### BRIEF
Only the lines that hold the word "Toggle" are wanted from this listing.

--- START ---

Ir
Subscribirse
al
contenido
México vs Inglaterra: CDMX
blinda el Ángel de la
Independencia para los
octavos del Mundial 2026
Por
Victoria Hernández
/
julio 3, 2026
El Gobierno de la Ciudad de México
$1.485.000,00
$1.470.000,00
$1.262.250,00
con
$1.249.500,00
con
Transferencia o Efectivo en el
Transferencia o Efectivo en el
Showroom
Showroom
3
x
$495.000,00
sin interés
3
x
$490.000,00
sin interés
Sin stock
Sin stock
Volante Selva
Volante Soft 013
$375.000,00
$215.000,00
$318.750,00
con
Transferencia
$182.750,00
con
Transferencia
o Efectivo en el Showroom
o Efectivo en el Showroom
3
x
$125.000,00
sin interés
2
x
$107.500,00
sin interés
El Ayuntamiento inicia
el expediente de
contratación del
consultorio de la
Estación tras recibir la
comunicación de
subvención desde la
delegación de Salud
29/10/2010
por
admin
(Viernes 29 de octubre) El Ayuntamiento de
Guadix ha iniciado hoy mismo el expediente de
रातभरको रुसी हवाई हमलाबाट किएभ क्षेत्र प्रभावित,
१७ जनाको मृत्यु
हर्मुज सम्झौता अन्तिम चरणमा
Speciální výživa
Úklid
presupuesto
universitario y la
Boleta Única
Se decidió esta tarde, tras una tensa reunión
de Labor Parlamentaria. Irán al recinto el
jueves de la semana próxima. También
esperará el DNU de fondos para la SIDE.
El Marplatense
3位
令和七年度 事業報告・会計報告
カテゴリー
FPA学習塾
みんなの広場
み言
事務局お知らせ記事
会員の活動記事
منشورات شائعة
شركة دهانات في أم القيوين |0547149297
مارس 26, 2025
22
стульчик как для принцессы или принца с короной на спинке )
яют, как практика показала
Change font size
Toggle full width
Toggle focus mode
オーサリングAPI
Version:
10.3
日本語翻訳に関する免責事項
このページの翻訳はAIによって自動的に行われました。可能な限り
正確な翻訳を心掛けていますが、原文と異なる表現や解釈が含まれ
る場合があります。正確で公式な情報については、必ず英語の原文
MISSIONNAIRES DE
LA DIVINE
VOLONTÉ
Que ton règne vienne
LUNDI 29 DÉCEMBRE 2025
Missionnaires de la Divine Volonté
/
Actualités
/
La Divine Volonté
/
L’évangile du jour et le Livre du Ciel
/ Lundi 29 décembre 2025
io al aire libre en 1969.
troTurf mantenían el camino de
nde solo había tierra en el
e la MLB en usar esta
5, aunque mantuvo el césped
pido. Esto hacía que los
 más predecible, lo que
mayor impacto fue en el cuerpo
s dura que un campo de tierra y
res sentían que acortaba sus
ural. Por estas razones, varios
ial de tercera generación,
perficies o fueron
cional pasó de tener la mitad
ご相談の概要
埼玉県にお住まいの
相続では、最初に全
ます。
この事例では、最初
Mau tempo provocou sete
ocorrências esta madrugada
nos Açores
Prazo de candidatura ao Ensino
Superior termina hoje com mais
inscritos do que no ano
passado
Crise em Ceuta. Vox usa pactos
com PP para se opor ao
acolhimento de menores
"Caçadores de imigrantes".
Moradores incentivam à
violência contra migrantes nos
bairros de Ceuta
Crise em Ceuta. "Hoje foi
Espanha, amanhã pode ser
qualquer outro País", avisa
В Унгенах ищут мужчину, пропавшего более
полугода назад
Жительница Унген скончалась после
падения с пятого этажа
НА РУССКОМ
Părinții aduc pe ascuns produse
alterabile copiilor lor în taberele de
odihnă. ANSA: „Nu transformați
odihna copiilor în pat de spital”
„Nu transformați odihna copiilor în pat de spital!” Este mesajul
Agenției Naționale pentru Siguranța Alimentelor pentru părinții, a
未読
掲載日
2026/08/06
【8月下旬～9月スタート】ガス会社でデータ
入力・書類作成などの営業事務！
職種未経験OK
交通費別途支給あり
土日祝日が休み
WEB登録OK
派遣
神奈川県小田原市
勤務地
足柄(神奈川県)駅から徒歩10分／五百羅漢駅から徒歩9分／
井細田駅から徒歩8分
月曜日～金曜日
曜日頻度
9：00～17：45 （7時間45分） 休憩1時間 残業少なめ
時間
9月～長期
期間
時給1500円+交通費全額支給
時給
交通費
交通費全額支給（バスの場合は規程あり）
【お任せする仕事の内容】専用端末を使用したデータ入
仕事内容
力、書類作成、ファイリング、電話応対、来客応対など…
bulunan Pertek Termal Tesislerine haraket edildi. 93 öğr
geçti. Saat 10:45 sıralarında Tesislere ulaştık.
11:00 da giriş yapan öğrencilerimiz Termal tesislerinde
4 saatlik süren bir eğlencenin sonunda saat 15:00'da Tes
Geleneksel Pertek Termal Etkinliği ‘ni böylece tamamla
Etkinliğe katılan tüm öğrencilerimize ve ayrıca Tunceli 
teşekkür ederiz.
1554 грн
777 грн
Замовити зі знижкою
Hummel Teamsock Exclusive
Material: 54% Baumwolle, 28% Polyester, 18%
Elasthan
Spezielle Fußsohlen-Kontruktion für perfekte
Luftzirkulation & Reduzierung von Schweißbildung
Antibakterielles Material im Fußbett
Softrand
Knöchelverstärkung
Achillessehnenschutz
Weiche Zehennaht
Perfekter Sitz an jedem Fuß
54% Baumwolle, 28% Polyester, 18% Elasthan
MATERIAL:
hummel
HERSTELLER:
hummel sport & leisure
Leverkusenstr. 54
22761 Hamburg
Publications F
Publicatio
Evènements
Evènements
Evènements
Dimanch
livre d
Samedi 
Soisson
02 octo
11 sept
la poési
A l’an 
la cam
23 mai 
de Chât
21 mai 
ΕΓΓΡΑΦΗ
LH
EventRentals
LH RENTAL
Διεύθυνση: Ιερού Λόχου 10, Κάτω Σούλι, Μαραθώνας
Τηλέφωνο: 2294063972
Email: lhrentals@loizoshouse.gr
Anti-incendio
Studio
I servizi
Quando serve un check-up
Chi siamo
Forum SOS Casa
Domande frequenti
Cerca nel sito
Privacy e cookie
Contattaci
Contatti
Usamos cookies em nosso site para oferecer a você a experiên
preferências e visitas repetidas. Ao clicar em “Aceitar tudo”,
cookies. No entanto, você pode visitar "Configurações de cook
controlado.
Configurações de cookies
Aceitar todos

--- END ---

### TASK ANSWER
Toggle full width
Toggle focus mode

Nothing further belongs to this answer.